------ Dataset excerpts ------
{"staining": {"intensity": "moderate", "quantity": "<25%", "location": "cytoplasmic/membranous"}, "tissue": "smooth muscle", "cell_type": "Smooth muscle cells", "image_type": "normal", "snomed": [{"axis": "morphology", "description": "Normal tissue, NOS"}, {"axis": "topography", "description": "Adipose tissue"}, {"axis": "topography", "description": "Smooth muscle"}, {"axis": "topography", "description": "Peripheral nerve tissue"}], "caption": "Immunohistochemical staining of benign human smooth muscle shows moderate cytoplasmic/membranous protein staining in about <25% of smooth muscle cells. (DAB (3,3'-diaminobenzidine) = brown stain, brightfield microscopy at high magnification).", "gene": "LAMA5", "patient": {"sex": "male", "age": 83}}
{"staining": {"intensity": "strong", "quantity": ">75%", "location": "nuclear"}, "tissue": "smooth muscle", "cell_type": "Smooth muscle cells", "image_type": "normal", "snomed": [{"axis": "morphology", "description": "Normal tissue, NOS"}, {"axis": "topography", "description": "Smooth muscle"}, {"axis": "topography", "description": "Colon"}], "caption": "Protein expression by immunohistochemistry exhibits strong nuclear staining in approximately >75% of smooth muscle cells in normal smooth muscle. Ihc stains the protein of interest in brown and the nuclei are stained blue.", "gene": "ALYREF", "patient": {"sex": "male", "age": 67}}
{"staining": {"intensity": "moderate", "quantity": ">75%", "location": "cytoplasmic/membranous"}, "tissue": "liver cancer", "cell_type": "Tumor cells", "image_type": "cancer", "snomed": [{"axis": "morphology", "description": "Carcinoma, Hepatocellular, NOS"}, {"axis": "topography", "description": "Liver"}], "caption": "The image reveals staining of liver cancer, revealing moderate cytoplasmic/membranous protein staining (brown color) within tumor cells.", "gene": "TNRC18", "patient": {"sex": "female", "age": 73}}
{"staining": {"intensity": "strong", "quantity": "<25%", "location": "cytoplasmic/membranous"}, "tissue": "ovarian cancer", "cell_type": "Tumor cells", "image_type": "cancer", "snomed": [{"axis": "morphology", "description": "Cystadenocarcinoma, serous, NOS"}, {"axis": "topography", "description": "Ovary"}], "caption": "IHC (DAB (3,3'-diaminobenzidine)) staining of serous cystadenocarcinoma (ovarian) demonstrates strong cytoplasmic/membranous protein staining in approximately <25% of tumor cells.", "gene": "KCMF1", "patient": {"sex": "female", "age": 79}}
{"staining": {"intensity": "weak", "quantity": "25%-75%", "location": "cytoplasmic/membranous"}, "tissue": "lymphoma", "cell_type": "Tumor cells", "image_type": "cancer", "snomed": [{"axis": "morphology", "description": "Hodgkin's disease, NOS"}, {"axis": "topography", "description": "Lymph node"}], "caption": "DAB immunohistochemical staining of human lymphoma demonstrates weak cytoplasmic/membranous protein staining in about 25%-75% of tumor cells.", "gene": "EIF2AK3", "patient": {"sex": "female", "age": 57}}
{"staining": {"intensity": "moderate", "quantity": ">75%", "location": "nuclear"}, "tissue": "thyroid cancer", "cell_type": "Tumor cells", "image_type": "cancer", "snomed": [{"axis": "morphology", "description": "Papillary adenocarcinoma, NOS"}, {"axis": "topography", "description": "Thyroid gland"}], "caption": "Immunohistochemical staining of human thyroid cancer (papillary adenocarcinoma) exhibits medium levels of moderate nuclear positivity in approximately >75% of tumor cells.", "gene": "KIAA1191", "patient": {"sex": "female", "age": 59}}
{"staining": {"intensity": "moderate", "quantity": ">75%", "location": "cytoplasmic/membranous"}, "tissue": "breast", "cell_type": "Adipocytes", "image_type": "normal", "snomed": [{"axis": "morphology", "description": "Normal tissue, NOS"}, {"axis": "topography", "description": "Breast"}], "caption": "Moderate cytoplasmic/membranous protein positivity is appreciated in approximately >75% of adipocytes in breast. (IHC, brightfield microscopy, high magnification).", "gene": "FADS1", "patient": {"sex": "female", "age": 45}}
------
> [Problem requirements]:
Please write the data above out again, exactly the same.

> [Solved problem]:
{"staining": {"intensity": "moderate", "quantity": "<25%", "location": "cytoplasmic/membranous"}, "tissue": "smooth muscle", "cell_type": "Smooth muscle cells", "image_type": "normal", "snomed": [{"axis": "morphology", "description": "Normal tissue, NOS"}, {"axis": "topography", "description": "Adipose tissue"}, {"axis": "topography", "description": "Smooth muscle"}, {"axis": "topography", "description": "Peripheral nerve tissue"}], "caption": "Immunohistochemical staining of benign human smooth muscle shows moderate cytoplasmic/membranous protein staining in about <25% of smooth muscle cells. (DAB (3,3'-diaminobenzidine) = brown stain, brightfield microscopy at high magnification).", "gene": "LAMA5", "patient": {"sex": "male", "age": 83}}
{"staining": {"intensity": "strong", "quantity": ">75%", "location": "nuclear"}, "tissue": "smooth muscle", "cell_type": "Smooth muscle cells", "image_type": "normal", "snomed": [{"axis": "morphology", "description": "Normal tissue, NOS"}, {"axis": "topography", "description": "Smooth muscle"}, {"axis": "topography", "description": "Colon"}], "caption": "Protein expression by immunohistochemistry exhibits strong nuclear staining in approximately >75% of smooth muscle cells in normal smooth muscle. Ihc stains the protein of interest in brown and the nuclei are stained blue.", "gene": "ALYREF", "patient": {"sex": "male", "age": 67}}
{"staining": {"intensity": "moderate", "quantity": ">75%", "location": "cytoplasmic/membranous"}, "tissue": "liver cancer", "cell_type": "Tumor cells", "image_type": "cancer", "snomed": [{"axis": "morphology", "description": "Carcinoma, Hepatocellular, NOS"}, {"axis": "topography", "description": "Liver"}], "caption": "The image reveals staining of liver cancer, revealing moderate cytoplasmic/membranous protein staining (brown color) within tumor cells.", "gene": "TNRC18", "patient": {"sex": "female", "age": 73}}
{"staining": {"intensity": "strong", "quantity": "<25%", "location": "cytoplasmic/membranous"}, "tissue": "ovarian cancer", "cell_type": "Tumor cells", "image_type": "cancer", "snomed": [{"axis": "morphology", "description": "Cystadenocarcinoma, serous, NOS"}, {"axis": "topography", "description": "Ovary"}], "caption": "IHC (DAB (3,3'-diaminobenzidine)) staining of serous cystadenocarcinoma (ovarian) demonstrates strong cytoplasmic/membranous protein staining in approximately <25% of tumor cells.", "gene": "KCMF1", "patient": {"sex": "female", "age": 79}}
{"staining": {"intensity": "weak", "quantity": "25%-75%", "location": "cytoplasmic/membranous"}, "tissue": "lymphoma", "cell_type": "Tumor cells", "image_type": "cancer", "snomed": [{"axis": "morphology", "description": "Hodgkin's disease, NOS"}, {"axis": "topography", "description": "Lymph node"}], "caption": "DAB immunohistochemical staining of human lymphoma demonstrates weak cytoplasmic/membranous protein staining in about 25%-75% of tumor cells.", "gene": "EIF2AK3", "patient": {"sex": "female", "age": 57}}
{"staining": {"intensity": "moderate", "quantity": ">75%", "location": "nuclear"}, "tissue": "thyroid cancer", "cell_type": "Tumor cells", "image_type": "cancer", "snomed": [{"axis": "morphology", "description": "Papillary adenocarcinoma, NOS"}, {"axis": "topography", "description": "Thyroid gland"}], "caption": "Immunohistochemical staining of human thyroid cancer (papillary adenocarcinoma) exhibits medium levels of moderate nuclear positivity in approximately >75% of tumor cells.", "gene": "KIAA1191", "patient": {"sex": "female", "age": 59}}
{"staining": {"intensity": "moderate", "quantity": ">75%", "location": "cytoplasmic/membranous"}, "tissue": "breast", "cell_type": "Adipocytes", "image_type": "normal", "snomed": [{"axis": "morphology", "description": "Normal tissue, NOS"}, {"axis": "topography", "description": "Breast"}], "caption": "Moderate cytoplasmic/membranous protein positivity is appreciated in approximately >75% of adipocytes in breast. (IHC, brightfield microscopy, high magnification).", "gene": "FADS1", "patient": {"sex": "female", "age": 45}}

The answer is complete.